Key support is initially at $1.1233 whilst $1.1050/$1.1100 remains the long term picot band support area. Resistance is at $1.1365 before the major resistance starts to kick in, with the pre-Brexit high at $1.1432.
The prospect that the rally which has been just over 400 pips at the recent high at $1.3272 is likely to be just another chance to sell, remains high. Yesterday’s negative candle was posted again around the resistance of a shallow downtrend, which has linked the rally highs since Brexit and will once more be seen as an area for a potential sell.
The momentum indicators also have a configuration of simply unwinding a bear market, with the RSI around 50 and the MACD lines having drifted back to neutral. The intraday hourly chart is still in the recovery uptrend and once more used the support to sustain the move.
The support around $1.3160 is increasingly interesting, as this is around the bottom of the trend currently and also the support from Tuesday and Thursday. A breach would complete a small head and shoulders top and imply around 110 pips of downside.
The truth is though that the market is likely to be rather subdued in front of Yellen’s speech and then take direction in the wake. The support band $1.3020/$1.3050 is protecting a move back towards the lows. Above $1.3272 the resistance is at $1.3370.
Whilst other markets have been keeping one eye on Yellen’s speech, it is almost as though dollar/yen traders have decided to take the whole week off. There has been almost no discernible price action of any note for several days and the technical indicators are increasingly plateaued. There has been a traded range of 102 pips for the whole week up to this point.
This stagnant price action is the case not only on the daily but also on the hourly time frame indicators too. I am expecting some key direction from Yellen’s speech, but it is difficult to know which way. Resistance is at 101, with support at 99.53. With the old long term downtrend around 104.00 there is room for a technical rally on a hawkish Yellen, however I would still expect this to be ultimately sold into.
The move on gold below $1330 was a near term break which opened a retest of the lows around $1312, but also the old key breakout around $1306. This is an area that I continue to see as a medium to longer term buying zone. The drift lower yesterday pulled the price lower by another couple of dollars, but the candle lacked any real conviction.
This comes ahead of what could be a trend defining speech from Janet Yellen today, and the market is in consolidation mode in anticipation.
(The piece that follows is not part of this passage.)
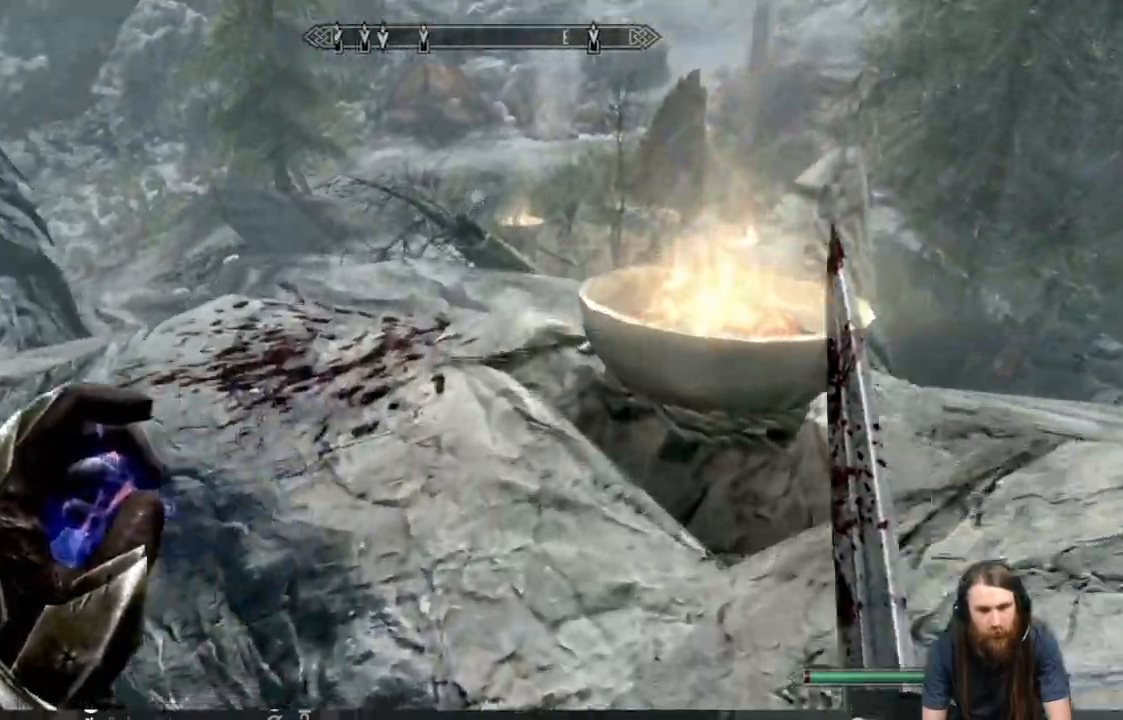
{"buttons": [], "left_stick": "up-left", "right_stick": "right", "events": [[150, "right_stick", "center"], [300, "right_stick", "right"], [383, "left_stick", "up-left"]]}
The daily momentum indicators show more of a bull market correction than a gather of the selling momentum. The Stochastics are starting to bottom, whilst the MACD lines have used this drift back from $1375 in the past 6 weeks to unwind back to neutral again.
The hourly chart shows a near term resistance band of the old support around $1330/$1333.50, before resistance at $1344.70 and the more important resistance at $1358. There is major uptrend support around $1289.
The corrective move on oil is now at an important stage. The positive candle of yesterday has once more held on to the basis of the key near term supports of the 61.8% Fibonacci retracement of the June/July sell-off from $51.67/$39.20 around $46.80/$46.90.
The momentum indicators are also around important levels, with the RSI now dropping back below 60 and the Stochastics threatening to confirm a near term sell signal. The concern for the bulls is that there is still a sequence of lower daily highs, whilst the intraday hourly chart shows the lower high at $48.32 and Wednesday’s resistance in the wake of the EIA inventories report at $47.70.
Furthermore, the hourly chart shows the recent moves have in effect been consolidation, with little real direction on the hourly momentum indicators. A close back below the intraday support at $46.45 would confirm the breakdown of the bull move and open the 50% Fib level at $45.43. The bulls will be back in control on a break above $48.32.